I have a new story on Hillary Clinton’s landslide win in West Virginia. Among other things, I look back at the 1992 race, in which Jerry Brown stayed in through early June even though he was more than 1,500 delegates behind Bill Clinton:
Brown could stay in as long as he liked because his presence didn’t really matter. But Hillary Clinton’s campaign, which is not only not 1,500 delegates behind Barack Obama but might, by some reckoning, catch up with him in the popular vote total — and in any event remains excruciatingly close to Obama in all measures — is different. Obama’s supporters, in the campaign, in the Democratic party, and in the press are desperate for her to leave the race precisely because her support is so substantial; her continued presence is a daily reminder of how profoundly divided the party is at this moment….
[In her victory speech] Clinton repeated her insistence that delegates from Florida and Michigan — “all of their delegates” — be seated. “I believe we should honor the votes cast by 2.3 million people in those states,” she said. Her demand was pooh-poohed in some circles of the commentariat, but the question for Democrats is, Why is that such a radioactive proposition?
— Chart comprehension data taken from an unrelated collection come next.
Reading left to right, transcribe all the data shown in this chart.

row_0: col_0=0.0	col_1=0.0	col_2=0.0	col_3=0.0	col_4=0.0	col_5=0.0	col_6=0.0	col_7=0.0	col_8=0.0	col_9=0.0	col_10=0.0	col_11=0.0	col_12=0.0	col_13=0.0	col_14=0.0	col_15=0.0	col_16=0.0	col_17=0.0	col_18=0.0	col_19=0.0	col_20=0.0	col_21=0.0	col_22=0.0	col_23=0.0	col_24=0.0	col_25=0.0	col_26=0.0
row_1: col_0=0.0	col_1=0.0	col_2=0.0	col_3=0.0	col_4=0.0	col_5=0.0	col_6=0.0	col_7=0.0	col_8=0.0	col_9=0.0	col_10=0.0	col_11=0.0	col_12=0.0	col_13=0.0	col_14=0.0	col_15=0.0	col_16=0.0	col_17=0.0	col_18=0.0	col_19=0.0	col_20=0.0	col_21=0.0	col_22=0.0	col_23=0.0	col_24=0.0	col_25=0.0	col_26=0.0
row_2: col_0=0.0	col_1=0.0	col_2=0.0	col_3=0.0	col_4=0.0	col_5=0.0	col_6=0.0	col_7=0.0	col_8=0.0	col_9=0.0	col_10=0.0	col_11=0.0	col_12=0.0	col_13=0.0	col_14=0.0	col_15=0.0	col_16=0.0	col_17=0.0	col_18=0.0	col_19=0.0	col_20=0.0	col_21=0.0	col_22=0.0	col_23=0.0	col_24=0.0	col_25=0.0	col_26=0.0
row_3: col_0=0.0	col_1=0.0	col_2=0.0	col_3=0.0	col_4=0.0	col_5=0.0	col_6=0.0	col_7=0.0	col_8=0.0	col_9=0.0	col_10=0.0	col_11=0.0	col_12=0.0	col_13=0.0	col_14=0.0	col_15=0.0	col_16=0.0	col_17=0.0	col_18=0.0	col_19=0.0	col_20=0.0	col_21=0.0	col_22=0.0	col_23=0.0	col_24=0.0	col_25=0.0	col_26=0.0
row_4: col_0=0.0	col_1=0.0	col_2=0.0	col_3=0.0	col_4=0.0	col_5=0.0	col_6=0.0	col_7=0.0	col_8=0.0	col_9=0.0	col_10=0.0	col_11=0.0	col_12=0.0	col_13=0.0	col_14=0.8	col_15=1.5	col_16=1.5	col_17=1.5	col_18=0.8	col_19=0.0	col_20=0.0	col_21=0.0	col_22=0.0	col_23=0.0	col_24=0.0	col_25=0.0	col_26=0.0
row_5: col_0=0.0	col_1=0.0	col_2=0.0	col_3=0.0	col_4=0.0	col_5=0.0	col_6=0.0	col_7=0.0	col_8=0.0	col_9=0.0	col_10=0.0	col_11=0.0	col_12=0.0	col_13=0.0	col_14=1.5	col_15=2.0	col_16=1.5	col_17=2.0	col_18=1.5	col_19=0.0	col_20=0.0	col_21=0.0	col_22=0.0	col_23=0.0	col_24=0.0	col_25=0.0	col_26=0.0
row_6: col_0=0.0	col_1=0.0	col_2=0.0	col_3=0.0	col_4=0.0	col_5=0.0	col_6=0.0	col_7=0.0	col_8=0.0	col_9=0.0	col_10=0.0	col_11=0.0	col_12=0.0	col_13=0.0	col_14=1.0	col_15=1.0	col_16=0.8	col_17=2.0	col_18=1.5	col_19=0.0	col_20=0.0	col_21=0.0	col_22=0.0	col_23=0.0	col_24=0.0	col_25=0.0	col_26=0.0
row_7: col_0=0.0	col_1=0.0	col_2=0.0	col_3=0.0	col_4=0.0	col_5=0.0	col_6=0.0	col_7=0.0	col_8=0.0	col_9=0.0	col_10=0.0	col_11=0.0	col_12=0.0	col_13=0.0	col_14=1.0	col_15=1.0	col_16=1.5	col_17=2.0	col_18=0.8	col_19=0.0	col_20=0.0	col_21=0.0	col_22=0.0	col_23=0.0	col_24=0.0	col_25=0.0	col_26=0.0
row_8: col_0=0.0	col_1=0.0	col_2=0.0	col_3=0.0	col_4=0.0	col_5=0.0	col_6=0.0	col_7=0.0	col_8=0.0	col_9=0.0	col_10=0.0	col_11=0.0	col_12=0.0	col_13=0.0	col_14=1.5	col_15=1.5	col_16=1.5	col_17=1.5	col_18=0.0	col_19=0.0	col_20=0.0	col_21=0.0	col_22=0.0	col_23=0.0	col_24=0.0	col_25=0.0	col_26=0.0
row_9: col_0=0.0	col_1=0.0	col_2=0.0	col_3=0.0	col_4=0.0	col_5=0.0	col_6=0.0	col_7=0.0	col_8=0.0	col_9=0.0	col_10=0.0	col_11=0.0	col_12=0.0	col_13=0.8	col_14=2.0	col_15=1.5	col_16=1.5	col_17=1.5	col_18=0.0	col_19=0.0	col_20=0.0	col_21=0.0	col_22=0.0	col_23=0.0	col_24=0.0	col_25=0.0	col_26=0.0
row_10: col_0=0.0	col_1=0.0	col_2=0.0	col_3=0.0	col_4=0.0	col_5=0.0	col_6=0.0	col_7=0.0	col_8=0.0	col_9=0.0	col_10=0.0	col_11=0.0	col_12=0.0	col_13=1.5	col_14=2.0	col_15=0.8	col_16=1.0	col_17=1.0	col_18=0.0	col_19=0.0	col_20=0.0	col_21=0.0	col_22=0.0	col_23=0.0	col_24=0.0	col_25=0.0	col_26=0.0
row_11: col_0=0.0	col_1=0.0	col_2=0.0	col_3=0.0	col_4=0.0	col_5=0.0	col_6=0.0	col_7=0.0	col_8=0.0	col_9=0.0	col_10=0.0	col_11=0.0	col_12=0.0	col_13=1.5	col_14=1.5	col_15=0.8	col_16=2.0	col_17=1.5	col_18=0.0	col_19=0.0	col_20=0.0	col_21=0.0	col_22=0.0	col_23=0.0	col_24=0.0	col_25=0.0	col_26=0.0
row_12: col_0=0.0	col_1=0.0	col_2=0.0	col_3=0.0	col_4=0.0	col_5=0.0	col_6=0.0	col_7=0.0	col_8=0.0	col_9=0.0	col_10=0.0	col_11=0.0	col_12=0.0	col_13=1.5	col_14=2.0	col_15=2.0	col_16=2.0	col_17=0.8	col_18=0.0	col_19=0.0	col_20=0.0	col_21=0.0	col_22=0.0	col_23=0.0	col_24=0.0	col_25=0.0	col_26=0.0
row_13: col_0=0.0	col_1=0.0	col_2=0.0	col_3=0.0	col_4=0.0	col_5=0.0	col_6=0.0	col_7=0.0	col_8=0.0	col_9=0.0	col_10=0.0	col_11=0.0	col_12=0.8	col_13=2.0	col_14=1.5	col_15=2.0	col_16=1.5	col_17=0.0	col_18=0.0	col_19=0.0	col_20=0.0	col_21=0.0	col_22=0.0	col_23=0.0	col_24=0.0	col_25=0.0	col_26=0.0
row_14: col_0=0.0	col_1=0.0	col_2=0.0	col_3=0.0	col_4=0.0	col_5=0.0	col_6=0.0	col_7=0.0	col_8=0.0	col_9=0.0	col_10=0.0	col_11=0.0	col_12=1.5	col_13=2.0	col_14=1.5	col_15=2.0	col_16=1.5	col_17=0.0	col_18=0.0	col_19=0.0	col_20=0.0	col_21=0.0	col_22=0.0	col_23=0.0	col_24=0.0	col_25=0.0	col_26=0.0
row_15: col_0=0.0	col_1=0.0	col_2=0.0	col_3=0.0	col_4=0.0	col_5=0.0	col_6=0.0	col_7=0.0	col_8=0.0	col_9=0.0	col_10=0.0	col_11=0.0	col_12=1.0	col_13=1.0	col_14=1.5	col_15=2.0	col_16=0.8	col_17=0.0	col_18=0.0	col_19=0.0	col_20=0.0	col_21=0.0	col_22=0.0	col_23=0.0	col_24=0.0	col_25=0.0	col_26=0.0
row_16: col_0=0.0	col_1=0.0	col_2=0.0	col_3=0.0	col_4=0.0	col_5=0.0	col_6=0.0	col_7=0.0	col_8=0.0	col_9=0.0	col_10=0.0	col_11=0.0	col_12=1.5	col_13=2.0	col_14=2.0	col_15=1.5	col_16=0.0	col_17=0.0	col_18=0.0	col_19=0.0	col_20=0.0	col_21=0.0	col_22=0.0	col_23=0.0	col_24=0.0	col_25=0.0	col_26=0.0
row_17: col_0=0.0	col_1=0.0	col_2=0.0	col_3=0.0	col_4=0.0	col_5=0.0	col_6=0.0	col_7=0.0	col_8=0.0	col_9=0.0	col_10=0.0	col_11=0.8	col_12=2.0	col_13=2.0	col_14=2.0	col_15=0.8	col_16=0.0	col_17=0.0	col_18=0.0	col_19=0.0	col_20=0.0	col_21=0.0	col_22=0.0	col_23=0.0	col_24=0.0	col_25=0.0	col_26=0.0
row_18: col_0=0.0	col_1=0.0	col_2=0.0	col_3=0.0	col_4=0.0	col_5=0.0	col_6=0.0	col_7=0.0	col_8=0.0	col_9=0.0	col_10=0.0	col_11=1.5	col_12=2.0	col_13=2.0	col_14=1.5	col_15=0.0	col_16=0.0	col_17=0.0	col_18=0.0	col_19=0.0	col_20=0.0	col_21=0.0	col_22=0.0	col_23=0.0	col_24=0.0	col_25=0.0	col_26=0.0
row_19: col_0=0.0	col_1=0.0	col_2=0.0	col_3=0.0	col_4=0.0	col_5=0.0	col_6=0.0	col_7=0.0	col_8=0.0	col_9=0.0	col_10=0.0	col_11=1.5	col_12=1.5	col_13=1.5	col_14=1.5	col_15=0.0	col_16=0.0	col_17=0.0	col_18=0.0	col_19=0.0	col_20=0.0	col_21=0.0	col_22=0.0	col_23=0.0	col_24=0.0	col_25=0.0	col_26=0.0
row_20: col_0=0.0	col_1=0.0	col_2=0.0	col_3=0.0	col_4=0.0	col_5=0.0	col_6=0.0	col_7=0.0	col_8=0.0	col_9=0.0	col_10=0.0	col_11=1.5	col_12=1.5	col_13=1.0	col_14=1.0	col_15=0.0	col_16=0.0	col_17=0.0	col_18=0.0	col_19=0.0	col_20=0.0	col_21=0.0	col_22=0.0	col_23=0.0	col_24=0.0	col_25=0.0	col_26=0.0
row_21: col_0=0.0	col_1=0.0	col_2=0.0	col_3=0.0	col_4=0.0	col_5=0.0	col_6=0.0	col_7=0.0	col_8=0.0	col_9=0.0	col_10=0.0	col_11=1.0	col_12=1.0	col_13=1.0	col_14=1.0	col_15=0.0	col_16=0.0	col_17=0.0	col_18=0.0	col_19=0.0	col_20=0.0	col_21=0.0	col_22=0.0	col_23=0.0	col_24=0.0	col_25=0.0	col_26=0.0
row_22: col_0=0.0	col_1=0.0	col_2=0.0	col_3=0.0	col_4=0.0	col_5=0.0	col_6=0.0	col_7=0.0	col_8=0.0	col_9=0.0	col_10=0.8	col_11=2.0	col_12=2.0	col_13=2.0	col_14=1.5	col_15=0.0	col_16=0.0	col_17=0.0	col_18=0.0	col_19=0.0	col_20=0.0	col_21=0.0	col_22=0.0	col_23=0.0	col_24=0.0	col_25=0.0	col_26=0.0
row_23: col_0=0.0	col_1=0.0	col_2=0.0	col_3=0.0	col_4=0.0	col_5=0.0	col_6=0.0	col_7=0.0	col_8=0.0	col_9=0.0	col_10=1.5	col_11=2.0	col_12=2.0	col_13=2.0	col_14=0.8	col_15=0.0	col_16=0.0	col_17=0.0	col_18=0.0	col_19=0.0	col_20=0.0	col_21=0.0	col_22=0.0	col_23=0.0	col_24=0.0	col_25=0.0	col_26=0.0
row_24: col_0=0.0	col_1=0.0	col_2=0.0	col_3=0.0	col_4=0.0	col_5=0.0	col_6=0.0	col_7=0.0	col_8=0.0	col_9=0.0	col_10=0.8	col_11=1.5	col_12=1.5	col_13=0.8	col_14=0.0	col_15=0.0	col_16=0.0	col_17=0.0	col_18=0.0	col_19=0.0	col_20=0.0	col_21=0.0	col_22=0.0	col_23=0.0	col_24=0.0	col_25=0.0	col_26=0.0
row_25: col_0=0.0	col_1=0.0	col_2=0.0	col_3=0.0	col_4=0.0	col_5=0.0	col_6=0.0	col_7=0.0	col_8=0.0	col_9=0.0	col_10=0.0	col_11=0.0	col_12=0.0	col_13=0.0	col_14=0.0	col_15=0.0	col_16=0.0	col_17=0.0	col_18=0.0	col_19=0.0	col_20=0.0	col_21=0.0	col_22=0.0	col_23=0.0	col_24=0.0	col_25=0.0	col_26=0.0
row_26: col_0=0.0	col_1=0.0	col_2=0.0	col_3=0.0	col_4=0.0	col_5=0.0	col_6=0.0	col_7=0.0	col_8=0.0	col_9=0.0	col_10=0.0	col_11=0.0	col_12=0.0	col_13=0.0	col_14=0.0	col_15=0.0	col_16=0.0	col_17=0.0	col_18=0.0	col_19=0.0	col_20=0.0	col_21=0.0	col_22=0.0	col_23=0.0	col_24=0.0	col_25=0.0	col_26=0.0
This is the party that got rather excited over 537 votes in Florida in 2000, the party that would like to pass something called the Count Every Vote Act, the party that has consistently favored greater enfranchisement over stricter enforcement of the rules (and sometimes the law). Sure, Clinton wants to change the agreement that existed going in to Florida and Michigan, but circumstances have changed, too. Since when have Democrats been such sticklers for unbending rules? Why do so many in the party insist that millions of votes in two key states be counted only if they don’t matter — that is, if the result is a fait accompli — and not be counted if they do?